France reported nearly 1,000 deaths last week as the heatwave spread across Europe. The numbers are expected to rise as more data is collected.

Scientists said the late June heatwave “would not have happened” without human-caused climate change, which is making heat waves more frequent and more intense.

The data, compiled from national death statistics in 27 European countries, includes excess deaths from all causes, not just heat-related, during the week of June 22 to 28, when the heat wave rises in France, Spain, Britain and other countries.

But scientists say there are no known major factors, such as the COVID-19 outbreak, that could have contributed to the more than 10,650 deaths that week.

The same deaths in European countries combined in the last eight weeks were, on average, about 500 deaths per week below normal levels. EuroMOMO data may be updated in the coming weeks as more data comes in.

Extreme heat at the end of June disrupted electricity, closed schools and broke heat records in France, Spain and the UK.

WATCH | Record temperatures across Europe:

Millions across Europe are facing record temperatures from massive heat waves

Much of western Europe saw another hot day on Saturday amid a deadly heat wave that has already broken heat records in Britain, France and Spain. The heat is moving eastward across the continent, with one expert warning that Switzerland's glaciers will lose a lot of ice due to the heat wave.
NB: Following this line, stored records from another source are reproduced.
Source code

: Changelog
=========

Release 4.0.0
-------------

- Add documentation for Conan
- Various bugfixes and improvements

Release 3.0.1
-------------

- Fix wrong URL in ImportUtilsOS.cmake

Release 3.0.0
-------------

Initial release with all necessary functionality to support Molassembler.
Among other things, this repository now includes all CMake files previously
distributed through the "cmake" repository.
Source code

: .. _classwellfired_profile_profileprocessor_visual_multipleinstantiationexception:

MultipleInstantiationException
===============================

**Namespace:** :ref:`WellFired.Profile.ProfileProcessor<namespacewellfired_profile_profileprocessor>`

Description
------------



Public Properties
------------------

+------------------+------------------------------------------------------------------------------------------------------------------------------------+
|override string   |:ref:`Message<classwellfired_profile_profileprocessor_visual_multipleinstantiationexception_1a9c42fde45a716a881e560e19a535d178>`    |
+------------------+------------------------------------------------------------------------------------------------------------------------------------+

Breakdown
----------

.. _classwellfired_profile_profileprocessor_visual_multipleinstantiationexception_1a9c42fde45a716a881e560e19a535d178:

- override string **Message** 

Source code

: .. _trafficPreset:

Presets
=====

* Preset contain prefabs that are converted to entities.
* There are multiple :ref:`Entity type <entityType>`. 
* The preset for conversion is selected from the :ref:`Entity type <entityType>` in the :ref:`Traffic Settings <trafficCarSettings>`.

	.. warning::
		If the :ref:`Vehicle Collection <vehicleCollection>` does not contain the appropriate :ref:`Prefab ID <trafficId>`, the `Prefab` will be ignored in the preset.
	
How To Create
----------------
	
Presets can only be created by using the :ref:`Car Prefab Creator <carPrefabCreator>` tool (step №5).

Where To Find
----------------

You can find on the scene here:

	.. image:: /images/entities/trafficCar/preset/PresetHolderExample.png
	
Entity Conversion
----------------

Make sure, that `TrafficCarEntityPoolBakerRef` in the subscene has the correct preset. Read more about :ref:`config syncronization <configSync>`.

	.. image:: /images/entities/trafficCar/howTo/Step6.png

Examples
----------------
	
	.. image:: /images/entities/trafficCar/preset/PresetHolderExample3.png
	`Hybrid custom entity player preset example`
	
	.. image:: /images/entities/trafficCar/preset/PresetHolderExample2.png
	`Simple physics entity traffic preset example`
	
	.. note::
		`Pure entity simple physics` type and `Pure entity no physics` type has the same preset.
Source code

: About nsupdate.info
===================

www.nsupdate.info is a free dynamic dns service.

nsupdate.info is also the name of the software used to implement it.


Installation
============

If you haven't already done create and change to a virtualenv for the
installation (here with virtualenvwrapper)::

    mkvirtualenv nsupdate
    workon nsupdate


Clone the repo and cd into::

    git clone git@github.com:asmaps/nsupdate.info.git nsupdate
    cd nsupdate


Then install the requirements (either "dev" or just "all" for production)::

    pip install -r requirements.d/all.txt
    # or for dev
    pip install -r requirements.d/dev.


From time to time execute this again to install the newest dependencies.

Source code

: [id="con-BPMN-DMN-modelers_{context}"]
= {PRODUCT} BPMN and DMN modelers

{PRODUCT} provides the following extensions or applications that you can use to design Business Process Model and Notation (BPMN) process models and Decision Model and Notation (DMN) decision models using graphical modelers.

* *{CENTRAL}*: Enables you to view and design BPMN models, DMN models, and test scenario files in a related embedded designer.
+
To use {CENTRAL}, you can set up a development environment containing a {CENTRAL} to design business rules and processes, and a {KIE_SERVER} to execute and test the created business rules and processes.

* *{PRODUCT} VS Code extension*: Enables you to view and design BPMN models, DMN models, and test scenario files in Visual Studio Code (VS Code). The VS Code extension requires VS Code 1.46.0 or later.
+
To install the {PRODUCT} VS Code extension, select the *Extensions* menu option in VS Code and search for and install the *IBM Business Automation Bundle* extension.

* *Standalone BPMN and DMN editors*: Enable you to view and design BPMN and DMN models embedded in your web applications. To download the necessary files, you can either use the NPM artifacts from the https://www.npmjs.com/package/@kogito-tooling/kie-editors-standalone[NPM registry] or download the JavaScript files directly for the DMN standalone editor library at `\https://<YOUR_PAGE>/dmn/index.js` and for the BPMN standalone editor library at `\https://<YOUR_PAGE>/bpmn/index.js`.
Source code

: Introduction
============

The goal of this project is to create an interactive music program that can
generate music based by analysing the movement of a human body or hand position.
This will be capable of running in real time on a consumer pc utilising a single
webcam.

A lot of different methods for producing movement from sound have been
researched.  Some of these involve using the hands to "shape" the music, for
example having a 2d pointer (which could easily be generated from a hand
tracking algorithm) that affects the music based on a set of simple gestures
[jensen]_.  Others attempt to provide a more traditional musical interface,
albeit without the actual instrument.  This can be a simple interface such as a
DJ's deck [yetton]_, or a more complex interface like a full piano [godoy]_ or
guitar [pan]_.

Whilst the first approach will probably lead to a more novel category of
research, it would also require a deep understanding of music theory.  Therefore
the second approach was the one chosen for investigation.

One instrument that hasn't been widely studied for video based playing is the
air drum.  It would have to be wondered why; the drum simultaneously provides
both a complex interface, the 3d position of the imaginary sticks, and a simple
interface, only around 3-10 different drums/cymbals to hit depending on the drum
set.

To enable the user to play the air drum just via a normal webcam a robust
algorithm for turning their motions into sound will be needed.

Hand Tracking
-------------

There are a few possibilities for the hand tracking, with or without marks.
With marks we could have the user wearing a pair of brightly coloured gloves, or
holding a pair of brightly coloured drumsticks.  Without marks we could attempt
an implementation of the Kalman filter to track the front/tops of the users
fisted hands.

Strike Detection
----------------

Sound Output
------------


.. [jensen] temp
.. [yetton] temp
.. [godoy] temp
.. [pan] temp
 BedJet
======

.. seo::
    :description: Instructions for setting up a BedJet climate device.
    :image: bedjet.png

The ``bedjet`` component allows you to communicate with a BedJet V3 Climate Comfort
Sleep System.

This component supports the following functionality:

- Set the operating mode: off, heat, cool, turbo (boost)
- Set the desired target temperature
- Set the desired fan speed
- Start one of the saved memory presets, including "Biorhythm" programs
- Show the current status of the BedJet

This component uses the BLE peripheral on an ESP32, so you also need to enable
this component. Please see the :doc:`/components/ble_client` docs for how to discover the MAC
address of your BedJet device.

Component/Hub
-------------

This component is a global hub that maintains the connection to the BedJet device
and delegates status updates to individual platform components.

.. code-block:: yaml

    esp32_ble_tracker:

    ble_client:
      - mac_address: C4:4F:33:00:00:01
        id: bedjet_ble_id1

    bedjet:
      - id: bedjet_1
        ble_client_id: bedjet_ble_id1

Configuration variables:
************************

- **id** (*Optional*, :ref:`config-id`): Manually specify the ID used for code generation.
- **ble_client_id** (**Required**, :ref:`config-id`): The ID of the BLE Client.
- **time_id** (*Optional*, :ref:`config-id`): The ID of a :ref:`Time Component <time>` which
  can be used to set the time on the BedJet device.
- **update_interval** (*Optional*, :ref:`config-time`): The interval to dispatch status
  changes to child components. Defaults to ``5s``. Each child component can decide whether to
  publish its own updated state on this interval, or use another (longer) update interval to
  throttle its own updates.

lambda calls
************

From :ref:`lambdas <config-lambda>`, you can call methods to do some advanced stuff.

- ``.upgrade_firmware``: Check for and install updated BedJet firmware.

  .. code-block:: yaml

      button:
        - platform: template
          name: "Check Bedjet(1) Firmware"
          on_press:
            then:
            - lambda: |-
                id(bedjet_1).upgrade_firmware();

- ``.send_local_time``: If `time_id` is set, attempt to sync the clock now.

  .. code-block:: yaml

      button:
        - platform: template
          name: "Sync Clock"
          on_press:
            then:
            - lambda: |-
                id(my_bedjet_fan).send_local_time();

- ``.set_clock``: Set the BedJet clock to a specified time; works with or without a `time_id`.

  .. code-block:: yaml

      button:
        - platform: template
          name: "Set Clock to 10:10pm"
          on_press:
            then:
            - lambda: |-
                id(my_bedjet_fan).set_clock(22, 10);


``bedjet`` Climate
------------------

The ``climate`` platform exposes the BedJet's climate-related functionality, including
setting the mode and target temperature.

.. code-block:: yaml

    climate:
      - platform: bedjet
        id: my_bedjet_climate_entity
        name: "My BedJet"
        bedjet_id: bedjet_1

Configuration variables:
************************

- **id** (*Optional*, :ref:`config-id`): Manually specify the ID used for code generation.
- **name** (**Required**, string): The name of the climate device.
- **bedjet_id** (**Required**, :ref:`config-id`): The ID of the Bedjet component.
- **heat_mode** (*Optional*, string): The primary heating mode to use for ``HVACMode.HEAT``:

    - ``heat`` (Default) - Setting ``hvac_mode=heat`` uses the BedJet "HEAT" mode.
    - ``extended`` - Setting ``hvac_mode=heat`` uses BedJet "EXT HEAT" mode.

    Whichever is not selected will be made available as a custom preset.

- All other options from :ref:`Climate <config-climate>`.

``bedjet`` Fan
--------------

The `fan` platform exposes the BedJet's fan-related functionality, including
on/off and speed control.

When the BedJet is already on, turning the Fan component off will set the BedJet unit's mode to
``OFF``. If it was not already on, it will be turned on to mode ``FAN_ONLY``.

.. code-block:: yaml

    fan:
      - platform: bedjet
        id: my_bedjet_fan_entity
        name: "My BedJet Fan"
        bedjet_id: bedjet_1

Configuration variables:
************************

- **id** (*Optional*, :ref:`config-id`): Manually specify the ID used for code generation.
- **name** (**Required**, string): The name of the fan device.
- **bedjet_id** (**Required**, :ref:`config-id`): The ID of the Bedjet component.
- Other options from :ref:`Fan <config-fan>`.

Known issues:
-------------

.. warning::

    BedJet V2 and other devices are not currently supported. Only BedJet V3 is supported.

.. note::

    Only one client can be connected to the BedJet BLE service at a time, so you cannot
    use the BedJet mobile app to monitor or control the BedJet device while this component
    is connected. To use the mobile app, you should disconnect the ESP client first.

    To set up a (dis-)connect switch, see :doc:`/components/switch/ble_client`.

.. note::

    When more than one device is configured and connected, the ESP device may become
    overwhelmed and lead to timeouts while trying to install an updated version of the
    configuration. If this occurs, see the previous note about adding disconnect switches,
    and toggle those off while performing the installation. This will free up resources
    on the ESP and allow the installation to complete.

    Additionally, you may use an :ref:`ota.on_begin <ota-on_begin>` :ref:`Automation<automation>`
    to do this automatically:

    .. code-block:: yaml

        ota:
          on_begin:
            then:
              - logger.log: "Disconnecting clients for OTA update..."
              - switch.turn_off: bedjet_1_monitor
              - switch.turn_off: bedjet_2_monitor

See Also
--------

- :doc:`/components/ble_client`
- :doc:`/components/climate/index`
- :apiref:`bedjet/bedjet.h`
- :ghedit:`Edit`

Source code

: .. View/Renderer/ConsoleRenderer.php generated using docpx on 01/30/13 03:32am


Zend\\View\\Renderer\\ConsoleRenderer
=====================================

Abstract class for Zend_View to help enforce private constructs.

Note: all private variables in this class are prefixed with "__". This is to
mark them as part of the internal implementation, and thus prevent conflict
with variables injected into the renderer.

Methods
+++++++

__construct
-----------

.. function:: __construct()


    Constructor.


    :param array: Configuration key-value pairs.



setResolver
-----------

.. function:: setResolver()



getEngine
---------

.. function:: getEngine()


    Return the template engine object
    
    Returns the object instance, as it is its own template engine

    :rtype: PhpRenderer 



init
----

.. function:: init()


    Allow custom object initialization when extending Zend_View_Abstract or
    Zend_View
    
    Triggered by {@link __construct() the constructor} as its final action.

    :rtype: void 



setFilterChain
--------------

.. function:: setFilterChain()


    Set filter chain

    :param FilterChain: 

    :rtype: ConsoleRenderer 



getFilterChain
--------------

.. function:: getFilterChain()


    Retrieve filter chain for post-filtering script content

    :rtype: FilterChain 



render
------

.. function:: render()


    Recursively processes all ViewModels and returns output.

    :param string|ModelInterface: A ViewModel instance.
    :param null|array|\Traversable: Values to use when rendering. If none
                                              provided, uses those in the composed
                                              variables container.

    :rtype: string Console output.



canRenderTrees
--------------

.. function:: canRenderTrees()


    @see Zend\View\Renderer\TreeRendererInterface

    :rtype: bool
EuroMOMO does not publish country-by-country death tolls, but noted that France and Belgium were the only two countries in Europe to post “very high” death tolls in the last week of June.

The number of deaths in Belgium was the highest for any temperature in records dating back to 2000, according to the country's public health center Sciensano.

A separate scientific study, published on Monday, estimated that 2,700 people died of heat-related causes in England and Wales alone, during the heat of May and June.

Of those deaths, 42 percent were caused by increased temperatures caused by global warming, according to findings by Imperial College London, the UK Met Office ⁠and the London School of Hygiene & Tropical Medicine.